Start of SUPPLIED RECORDS

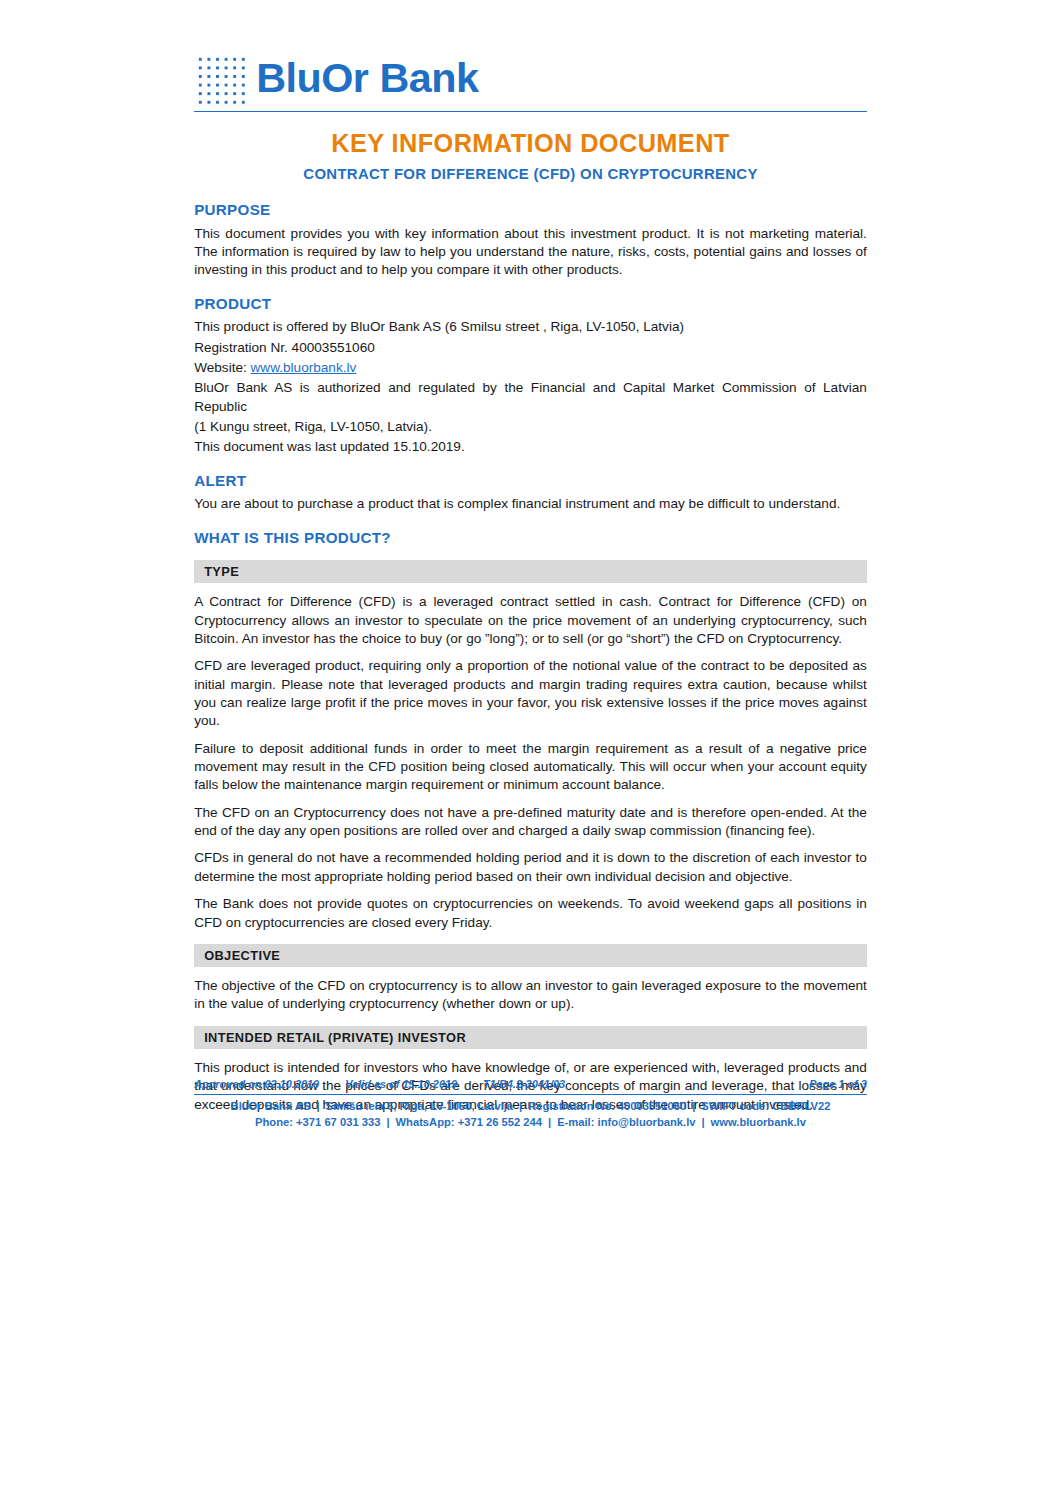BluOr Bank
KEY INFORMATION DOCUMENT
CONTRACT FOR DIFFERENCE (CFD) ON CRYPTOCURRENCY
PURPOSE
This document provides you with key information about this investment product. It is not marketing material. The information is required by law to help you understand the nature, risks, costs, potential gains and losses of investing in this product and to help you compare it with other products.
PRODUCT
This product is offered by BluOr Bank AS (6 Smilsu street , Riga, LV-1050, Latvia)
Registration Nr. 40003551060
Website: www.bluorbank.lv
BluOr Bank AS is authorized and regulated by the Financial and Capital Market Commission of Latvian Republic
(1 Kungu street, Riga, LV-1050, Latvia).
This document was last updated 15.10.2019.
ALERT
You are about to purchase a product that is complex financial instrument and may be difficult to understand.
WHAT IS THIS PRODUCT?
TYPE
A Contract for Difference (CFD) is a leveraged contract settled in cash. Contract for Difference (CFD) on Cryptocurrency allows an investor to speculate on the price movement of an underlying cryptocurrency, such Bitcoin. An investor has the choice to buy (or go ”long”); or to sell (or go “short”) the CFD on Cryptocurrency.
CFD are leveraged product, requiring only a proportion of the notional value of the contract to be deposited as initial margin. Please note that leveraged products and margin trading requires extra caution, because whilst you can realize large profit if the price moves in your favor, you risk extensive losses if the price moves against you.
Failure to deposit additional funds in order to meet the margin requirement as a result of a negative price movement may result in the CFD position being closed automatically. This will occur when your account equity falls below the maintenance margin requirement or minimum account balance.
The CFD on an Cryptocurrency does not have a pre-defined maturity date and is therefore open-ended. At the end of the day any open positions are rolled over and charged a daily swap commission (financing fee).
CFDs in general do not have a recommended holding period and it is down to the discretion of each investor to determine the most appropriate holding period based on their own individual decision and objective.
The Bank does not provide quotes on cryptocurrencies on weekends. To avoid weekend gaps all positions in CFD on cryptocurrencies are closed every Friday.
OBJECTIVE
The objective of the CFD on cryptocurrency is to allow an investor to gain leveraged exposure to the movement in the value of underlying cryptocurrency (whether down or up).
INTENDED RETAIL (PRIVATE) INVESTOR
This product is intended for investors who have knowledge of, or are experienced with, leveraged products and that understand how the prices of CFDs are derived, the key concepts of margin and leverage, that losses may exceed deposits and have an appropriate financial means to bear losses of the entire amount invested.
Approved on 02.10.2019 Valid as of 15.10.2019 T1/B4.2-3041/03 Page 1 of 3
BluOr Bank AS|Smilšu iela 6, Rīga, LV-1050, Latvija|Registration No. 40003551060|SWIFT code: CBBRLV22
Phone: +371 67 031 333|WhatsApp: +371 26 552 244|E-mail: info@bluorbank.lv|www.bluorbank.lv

End of SUPPLIED RECORDS
Start of SUPPLIED RECORDS

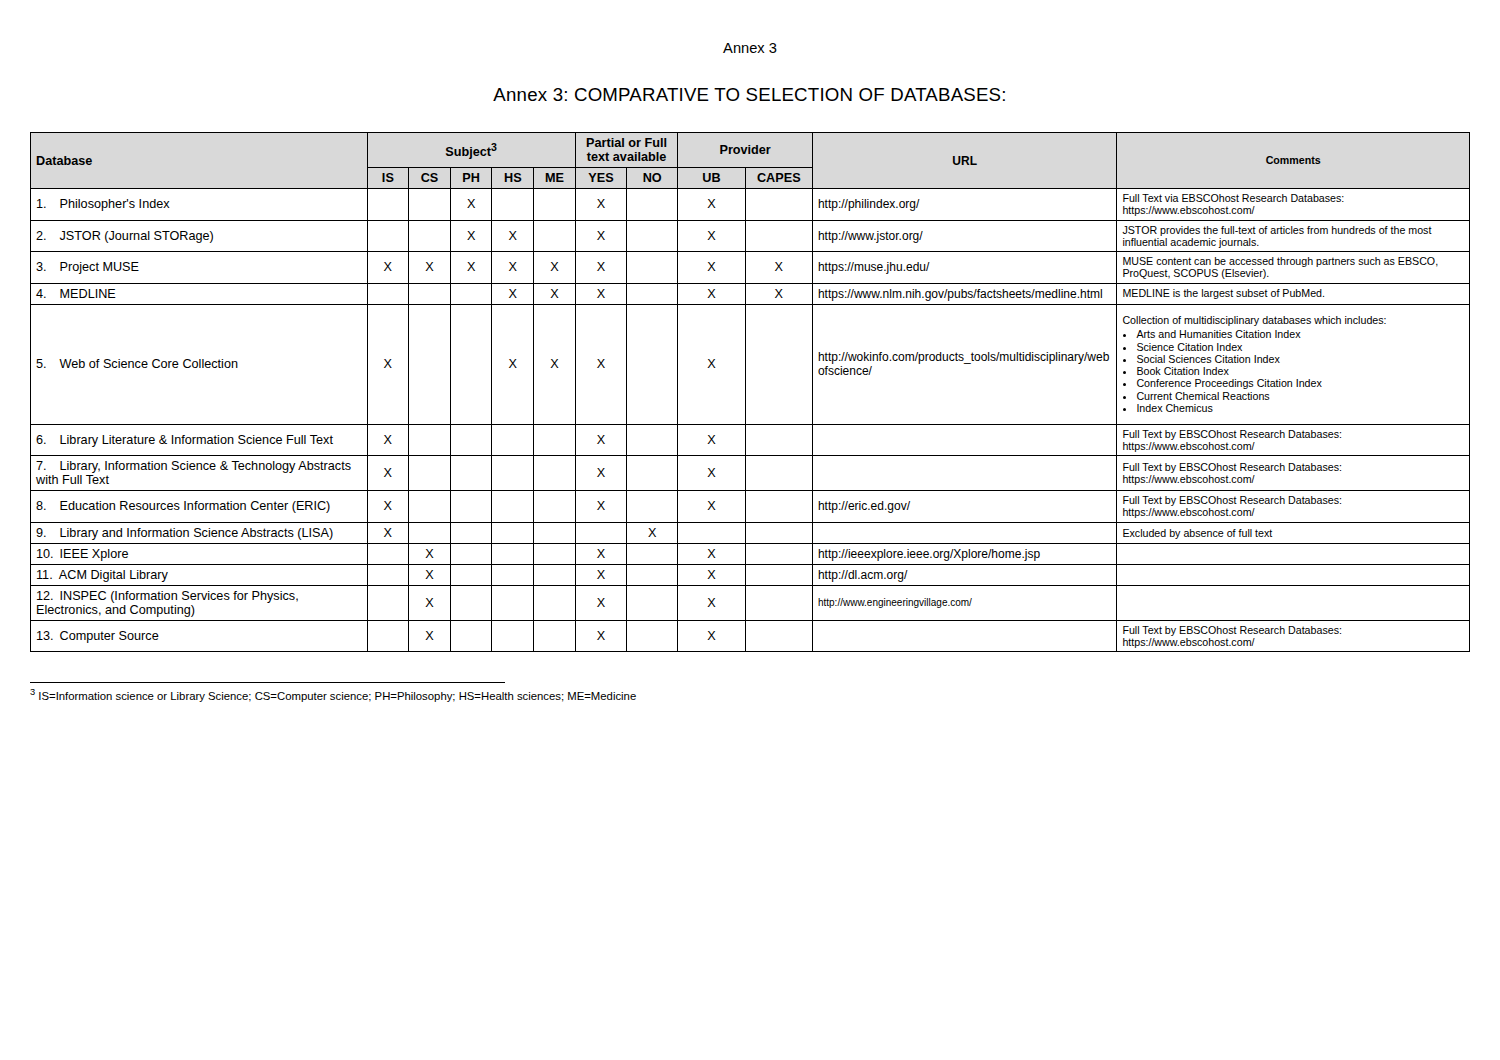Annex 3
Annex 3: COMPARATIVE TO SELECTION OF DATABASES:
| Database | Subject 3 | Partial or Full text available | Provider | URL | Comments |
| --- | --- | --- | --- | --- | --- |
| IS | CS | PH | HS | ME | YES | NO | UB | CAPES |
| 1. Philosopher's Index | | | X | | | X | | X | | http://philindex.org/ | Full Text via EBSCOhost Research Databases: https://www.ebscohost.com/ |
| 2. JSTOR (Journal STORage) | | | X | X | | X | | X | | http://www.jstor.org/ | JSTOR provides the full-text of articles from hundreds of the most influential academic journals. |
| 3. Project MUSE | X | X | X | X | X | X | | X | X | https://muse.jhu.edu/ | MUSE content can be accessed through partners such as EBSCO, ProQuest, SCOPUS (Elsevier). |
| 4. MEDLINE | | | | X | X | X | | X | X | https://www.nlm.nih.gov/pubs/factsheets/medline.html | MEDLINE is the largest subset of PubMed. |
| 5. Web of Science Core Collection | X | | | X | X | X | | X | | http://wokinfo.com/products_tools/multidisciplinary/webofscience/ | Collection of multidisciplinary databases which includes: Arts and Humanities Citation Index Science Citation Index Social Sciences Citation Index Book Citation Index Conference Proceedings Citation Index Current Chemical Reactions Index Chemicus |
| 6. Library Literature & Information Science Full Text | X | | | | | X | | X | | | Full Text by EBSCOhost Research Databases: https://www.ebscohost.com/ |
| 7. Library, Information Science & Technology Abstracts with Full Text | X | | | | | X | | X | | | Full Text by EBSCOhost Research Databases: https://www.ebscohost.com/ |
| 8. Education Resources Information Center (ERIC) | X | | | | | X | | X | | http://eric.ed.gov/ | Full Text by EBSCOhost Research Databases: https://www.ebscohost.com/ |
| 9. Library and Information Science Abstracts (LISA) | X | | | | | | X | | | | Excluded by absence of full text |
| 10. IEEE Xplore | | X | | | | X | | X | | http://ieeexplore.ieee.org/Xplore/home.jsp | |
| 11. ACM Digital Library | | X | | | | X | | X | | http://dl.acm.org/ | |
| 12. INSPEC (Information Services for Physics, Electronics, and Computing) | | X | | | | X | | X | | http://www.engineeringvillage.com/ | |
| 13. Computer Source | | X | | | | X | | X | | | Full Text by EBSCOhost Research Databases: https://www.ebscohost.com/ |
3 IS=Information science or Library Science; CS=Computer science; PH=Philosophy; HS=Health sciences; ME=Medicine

End of SUPPLIED RECORDS

§ **WHAT YOU NEED TO DO**: "CFDs" is the word to look for; copy every line of the data that has it.

§ **TASK ANSWER**:
CFDs in general do not have a recommended holding period and it is down to the discretion of each investor to determine the most appropriate holding period based on their own individual decision and objective.
This product is intended for investors who have knowledge of, or are experienced with, leveraged products and that understand how the prices of CFDs are derived, the key concepts of margin and leverage, that losses may exceed deposits and have an appropriate financial means to bear losses of the entire amount invested.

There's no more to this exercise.